Today, unlike pre-genocide, Rwandans do not expect entitlement to any advantages or special claims on the state, on the basis of one’s social attributes or origins or connections. Rwandans do not expect to pay bribes or give any form of gratification to public servants in return for services to which they are entitled free of charge. Instead, they expect to be attended to in the shortest time possible and to be treated with decorum and respect. Over the years they have learnt that when this does not happen, they are entitled to complain. Complaints are usually addressed.

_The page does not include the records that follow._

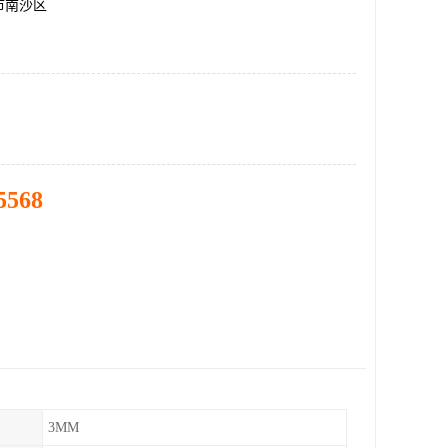
市南沙区
5568
3MM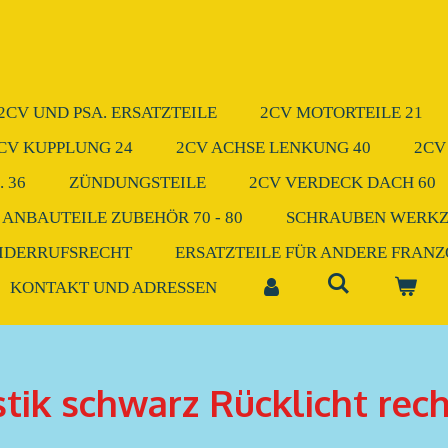
2CV UND PSA. ERSATZTEILE
2CV MOTORTEILE 21
CV KUPPLUNG 24
2CV ACHSE LENKUNG 40
2CV
 36
ZÜNDUNGSTEILE
2CV VERDECK DACH 60
 ANBAUTEILE ZUBEHÖR 70 - 80
SCHRAUBEN WERK
IDERRUFSRECHT
ERSATZTEILE FÜR ANDERE FRAN
KONTAKT UND ADRESSEN
stik schwarz Rücklicht rec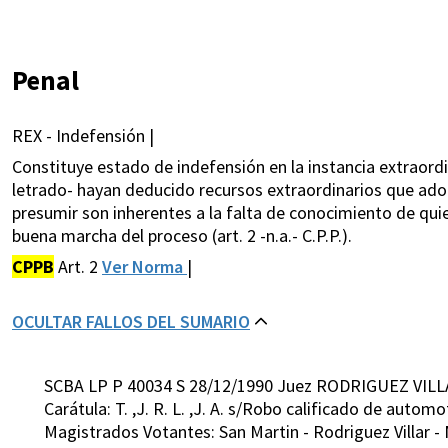
Penal
REX - Indefensión |
Constituye estado de indefensión en la instancia extraordi
letrado- hayan deducido recursos extraordinarios que ado
presumir son inherentes a la falta de conocimiento de qui
buena marcha del proceso (art. 2 -n.a.- C.P.P.).
CPPB
Art. 2
Ver Norma
|
OCULTAR FALLOS DEL SUMARIO
SCBA LP P 40034 S 28/12/1990 Juez RODRIGUEZ VILL
Carátula: T. ,J. R. L. ,J. A. s/Robo calificado de automo
Magistrados Votantes: San Martin - Rodriguez Villar -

The Kagame administration has also presided over a period of rapid expansion in physical infrastructure across a wide range of domains, and in the availability of social services, courtesy of innovations such as universal health insurance, investment in and actual provision of technical and vocational education and the provision of free housing for the poor. The poor who previously did not own the land they lived and farmed on now have ownership. Girl children who previously did not inherit land from their parents now do. Gender equality can now be seen beyond slogans, such as in the day-to-day seriousness with which the government tackles gender-based violence and other forms of discrimination against women. All these changes speak to something very important in considering the transformational credentials of any leadership: mindset, behavioural, and attitudinal change. As with the “Magufuli effect” in Tanzania, the “Kagame effect” can be seen in the high degree to which citizens’ expectations of their leaders and government have changed in such a way that citizens are now able to make demands and expect a response.
As with Magufuli, Kagame has been and remains the subject of trenchant criticism on account of his government’s restrictions on media, political space and political discourse, and other aspects of non-respect for human rights. Warranted or not, and a great deal of debate can be had about the specifics of the accusations, both men have bequeathed their countries compelling visions and configurations of core governance, political, social and economic values, to paraphrase my Kenyan friend’s take on Mwai Kibaki.